• Ihre Aufgaben:
[1] Schreiben Sie aus dem Text über die Sturmstillung den Abschnitt von „Denn schon der“ bis einschließlich „Instrument ähnlich ist.“ wortgetreu ab.
[2] Setzen Sie den Text über die Sturmstillung nach seinem letzten Satz fort.

• Text zur Durchsicht:
----------------------------------------
Szenenwechsel: Vom See Gennesaret nach Wien.

„Dieser Jesus“, der Siebzehnjährige macht auf ultra-cool, „ist er denn ein Super-Magier, der ein Sturmtief in ein windstilles Hoch verzaubern kann?“ Auch andere schießen los: „Müssen seine Jünger dafür herhalten, dass er seine Show abzieht? Ist er ein deus ex machina, der immer dann auftritt, wenn nichts mehr geht?!“ Mit Einwänden wie diesen haben mich damals meine Schülerinnen und Schüler konfrontiert, vor dreißig Jahren, als ich noch am Gymnasium Wien-Bernoullistraße unterrichtete. „Wenn im Boot schon das Wasser steht, wie kann er da schlafen? Und überhaupt: Woher weiß denn Markus, was Jesus tat und sagte?!“

 

Provokant waren sie schon, ihre Fragen, aber logisch. Nicht immer haben wir Antworten gefunden, fast immer aber sind wir von der Oberfläche auf den Grund gekommen. Denn das ist die andere Möglichkeit, dem Bibeltext des heutigen Sonntags zu begegnen: Das damals Erzählte von innen her verstehen, sich auf seine Symbole und ihre Tiefe einlassen zu wollen. Zunächst einmal genau zu lesen, was der erste Evangelist wirklich geschrieben hat, wovon er und seine Gemeinde überzeugt sind.

 

Denn schon der meist gewählte Titel „Der Sturm auf dem See“ geht an dem vorbei, was Markus betonen will. Denn im griechischen Original steht „Thálassa“, was nicht „See“ heißt, sondern „Meer“, „mare“ im Latein der Vulgata. Und „Meer“, hebräisch „Iam“, ist an vielen Stellen der Bibel kein geographischer Begriff, sondern ein mythischer. „Iam“: Das ist die Chaos-Macht, die von IHWH schon in der Urzeit besiegt worden ist – eine Vorstellung, die Israel aus der kanaanäischen Mythologie übernommen hat. Und erst recht der Durchzug durch das „Iam Suf“, das „Schilfmeer“: Grandios verdichtet im Buch Exodus, dem Ursprung von Israels Glauben! Besungen auch im Psalm 107, wo es von IHWH heißt: „Er machte aus dem Sturm ein Säuseln, so dass die Wogen des Meeres schwiegen“. „Iam Kinneret“ lautet bis heute der hebräische Name für den See Gennesaret, das „Harfen-Meer“, weil es diesem Instrument ähnlich ist.
----------------------------------------
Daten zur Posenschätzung
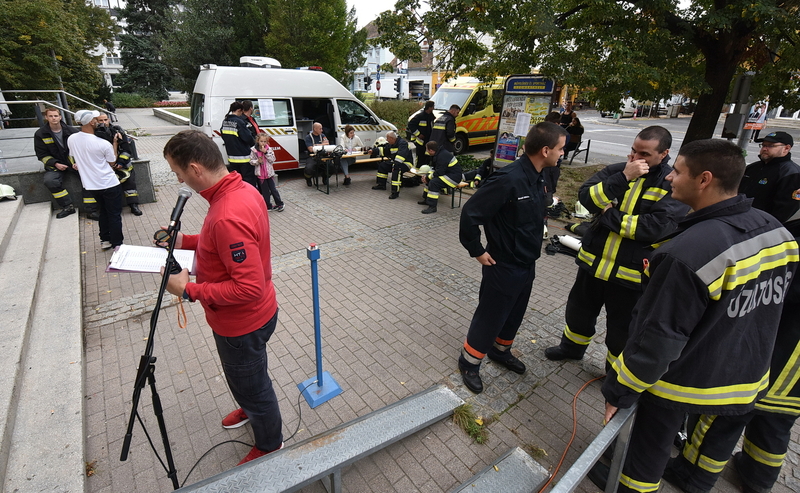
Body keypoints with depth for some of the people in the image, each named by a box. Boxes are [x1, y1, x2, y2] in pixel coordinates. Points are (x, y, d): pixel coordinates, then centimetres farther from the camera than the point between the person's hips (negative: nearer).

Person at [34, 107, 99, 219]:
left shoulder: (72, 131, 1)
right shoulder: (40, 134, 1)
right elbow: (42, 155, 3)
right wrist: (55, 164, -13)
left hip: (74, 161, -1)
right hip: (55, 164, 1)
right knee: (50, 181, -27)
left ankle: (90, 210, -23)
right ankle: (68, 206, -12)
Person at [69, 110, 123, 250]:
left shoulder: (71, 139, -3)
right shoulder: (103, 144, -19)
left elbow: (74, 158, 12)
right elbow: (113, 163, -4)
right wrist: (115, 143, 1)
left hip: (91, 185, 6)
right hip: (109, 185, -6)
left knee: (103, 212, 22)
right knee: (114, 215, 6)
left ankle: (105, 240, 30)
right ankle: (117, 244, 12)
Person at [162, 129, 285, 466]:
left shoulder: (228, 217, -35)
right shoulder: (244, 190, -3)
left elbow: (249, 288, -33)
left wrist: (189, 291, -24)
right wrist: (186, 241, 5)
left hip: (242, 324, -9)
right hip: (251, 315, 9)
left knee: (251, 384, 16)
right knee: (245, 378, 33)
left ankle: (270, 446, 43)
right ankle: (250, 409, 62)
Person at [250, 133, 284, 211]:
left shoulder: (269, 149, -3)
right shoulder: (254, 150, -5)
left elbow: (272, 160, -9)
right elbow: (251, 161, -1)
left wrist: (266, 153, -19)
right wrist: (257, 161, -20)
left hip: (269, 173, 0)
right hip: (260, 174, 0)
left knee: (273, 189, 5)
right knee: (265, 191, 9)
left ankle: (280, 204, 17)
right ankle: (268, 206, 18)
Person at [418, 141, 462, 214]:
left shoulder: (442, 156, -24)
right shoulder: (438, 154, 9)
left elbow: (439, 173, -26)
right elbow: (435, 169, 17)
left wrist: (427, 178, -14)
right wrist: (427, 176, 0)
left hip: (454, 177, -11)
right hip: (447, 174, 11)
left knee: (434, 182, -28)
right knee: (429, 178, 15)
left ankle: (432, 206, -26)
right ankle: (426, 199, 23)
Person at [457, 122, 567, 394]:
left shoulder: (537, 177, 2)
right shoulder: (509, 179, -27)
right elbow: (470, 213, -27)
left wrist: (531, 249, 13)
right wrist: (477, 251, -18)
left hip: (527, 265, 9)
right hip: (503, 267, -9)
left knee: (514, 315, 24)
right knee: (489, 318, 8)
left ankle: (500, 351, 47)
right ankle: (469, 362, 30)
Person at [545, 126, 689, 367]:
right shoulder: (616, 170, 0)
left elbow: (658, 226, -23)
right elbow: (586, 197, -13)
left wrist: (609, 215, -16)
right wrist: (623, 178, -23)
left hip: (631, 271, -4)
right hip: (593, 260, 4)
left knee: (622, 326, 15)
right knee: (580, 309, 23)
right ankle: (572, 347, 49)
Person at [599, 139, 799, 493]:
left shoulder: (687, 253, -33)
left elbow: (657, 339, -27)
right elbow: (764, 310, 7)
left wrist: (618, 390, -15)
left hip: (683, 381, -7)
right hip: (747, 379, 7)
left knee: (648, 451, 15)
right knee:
----------------------------------------
• Lösungen im Überblick:
[1]
Denn schon der meist gewählte Titel „Der Sturm auf dem See“ geht an dem vorbei, was Markus betonen will. Denn im griechischen Original steht „Thálassa“, was nicht „See“ heißt, sondern „Meer“, „mare“ im Latein der Vulgata. Und „Meer“, hebräisch „Iam“, ist an vielen Stellen der Bibel kein geographischer Begriff, sondern ein mythischer. „Iam“: Das ist die Chaos-Macht, die von IHWH schon in der Urzeit besiegt worden ist – eine Vorstellung, die Israel aus der kanaanäischen Mythologie übernommen hat. Und erst recht der Durchzug durch das „Iam Suf“, das „Schilfmeer“: Grandios verdichtet im Buch Exodus, dem Ursprung von Israels Glauben! Besungen auch im Psalm 107, wo es von IHWH heißt: „Er machte aus dem Sturm ein Säuseln, so dass die Wogen des Meeres schwiegen“. „Iam Kinneret“ lautet bis heute der hebräische Name für den See Gennesaret, das „Harfen-Meer“, weil es diesem Instrument ähnlich ist.

[2]
 

„Iam Lev“, so nenne ich persönlich den See Gennesaret, „Herzens-Meer“. Weil seine Form einem Herzen gleicht, aber noch viel mehr,  weil mein Herz an dieser Region hängt, „der anmutigsten des ganzen Landes“, wie Schalom Ben-Chorin in seinem Buch „Bruder Jesus“ einmal schreibt. „Iam Lev“, „Herzens-Meer“: Wie oft hat es mich angezogen, wie gern bin ich darin geschwommen, an seinem Ufer gesessen, lachend, meditierend…

 

„Lev Iam“: Immer mehr ist auch das für mich stimmig: „Das Herz, mein Herz ist ein Meer“. Es trägt seine Weite in sich, ahnt seine Unendlichkeit, spürt seine Tiefe. Es beginnt zu tosen, wenn der Gefühle Wellen sich aufschaukeln, der Sturm der Liebe hereinbricht. Je ehrlicher ich zu mir selber werde, desto mehr bedroht mich aber auch die Flut meiner Sorgen,  packt mich der Abgrund der Ängste, nicht nur in den Träumen der Nacht.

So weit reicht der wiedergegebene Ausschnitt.